GtkRecentManager is our standard interface to ~/.local/share/recently-used.xbel (described in detail in the Desktop Bookmark Specification).

Zeitgeist is a project to keep a chronological log of events (things the user does or that otherwise happen): accessing/editing files (local, remote and web), having IM conversations, launching applications, etc.

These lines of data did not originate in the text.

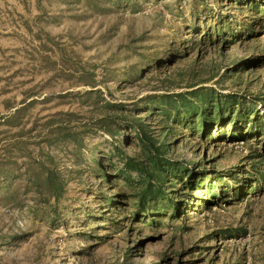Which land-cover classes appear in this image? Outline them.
<instances>
[{
    "label": "rangeland",
    "instance_id": "rangeland-1",
    "mask_svg": "<svg viewBox=\"0 0 264 264\" xmlns=\"http://www.w3.org/2000/svg\"><path fill=\"white\" fill-rule=\"evenodd\" d=\"M203 88L217 97L203 117L218 103L224 126L147 119L152 102ZM116 108L163 154L162 202L141 209L144 182L112 155L140 150L101 127ZM61 113L99 126L82 145L51 143ZM7 166L37 187L0 185V264H264V0H0Z\"/></svg>",
    "mask_w": 264,
    "mask_h": 264
},
{
    "label": "trees",
    "instance_id": "trees-1",
    "mask_svg": "<svg viewBox=\"0 0 264 264\" xmlns=\"http://www.w3.org/2000/svg\"><path fill=\"white\" fill-rule=\"evenodd\" d=\"M206 91L209 90L203 88V89H199L195 93L190 94L189 96H192L193 97L192 99L186 98L185 96L182 97L180 96L179 100H174V99L164 100V102L163 103L161 102V104L152 102L150 108L148 109L150 111V116L147 119L151 120V118H153L154 116V119L159 118L160 121H163L167 118H169L170 120L171 117L169 115L170 113L169 111L175 110L177 115L178 116L181 115L183 118L185 116L186 117L200 116L202 118V123L204 125L207 126L213 125L212 131H214L215 129L218 128L220 124L224 126L226 123H225L223 110L218 103L216 105L218 109L217 113L212 112L208 114L207 117L206 116L203 117L206 110L213 107L215 108V106L211 104L214 101H217V97L213 94L212 91H209L211 94L210 96L209 95L206 96L204 94ZM116 111L117 113L106 115V118H112L113 122H109V121L104 122L102 120L99 122V123L102 122L101 127L113 140H115V143H117L118 145L124 147L125 145L132 144L133 143L132 141L136 140L140 147V150L135 152V156H129L123 150V148L120 149L119 146L113 148L112 155L116 156L118 162L123 165L121 166V170H120L122 171L121 173L123 174V176H125L126 173L128 172H137L141 177V181L144 182L142 201H140L141 209L144 208L147 202H153V203L162 202L161 200L166 198V195L163 193L164 186L158 187L157 185L153 184L152 181L153 179L162 176L163 171L165 170V168H163L162 165L166 164V162L163 161L164 158L160 148L157 147L156 144L152 142V140L148 138L146 134V129L148 128L147 122L145 120L137 118V115H133L132 112L123 110V108H116ZM74 116L75 115L72 113H67V114L61 113L55 116V118L58 117L56 119V122H54L55 120H52L53 122H48L51 126L50 134H55V136L50 135L52 136L51 143L55 141H59L58 143H62V142L66 144L77 143L79 145H82L84 138L90 133H94V126L98 124L97 123L98 121H96L95 118H90V124L79 126L78 122L73 119ZM97 126H99V124ZM127 130H131L132 134L129 133L125 134L126 133L125 131ZM209 134L210 132L208 131L207 133H205L204 136L207 137ZM120 138H123V140ZM34 162H36L35 164L41 163L37 161ZM103 166L104 163L97 162L96 172L104 173L105 171L103 169ZM9 167L10 166H7L4 173H0L1 186L3 185L5 186L4 188L14 189L15 186L18 185L19 183L25 182V180L26 181L29 180L30 183L34 184L32 188L36 189L37 186H35L36 185L35 181H37V179L31 177L29 175L28 170H25L23 172L21 167H15L11 169H9ZM110 167L112 168L111 165ZM171 169L173 170L172 167ZM8 170H14L13 172H11L12 176L11 177L3 176L5 172H7ZM188 178L191 181V177ZM48 179H50V175ZM51 179H52L51 184L55 185L54 186L55 191L59 193L57 195V200H60L61 194H63L64 190L63 188H61L59 184L60 182L59 177L51 178ZM146 181H148V184ZM13 192L16 194V197H18L17 199H19L20 192L19 191H13ZM120 196L123 198L126 197L123 194H121ZM233 198H235V196ZM174 210H175L174 212H177L178 207L177 208L175 207Z\"/></svg>",
    "mask_w": 264,
    "mask_h": 264
}]
</instances>
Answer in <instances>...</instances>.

In this page, we talk about making GtkRecentManager use Zeitgeist's logging backend instead of (or in addition to) using that XBEL file, and about extending its API to support some concepts which would make things much more useful for Zeitgeist.

Summary

The idea is to keep GtkRecentManager as the simple logging API for apps that deal with "real file URIs". Applications handling special things like IM conversations or music can use the Zeitgeist API directly.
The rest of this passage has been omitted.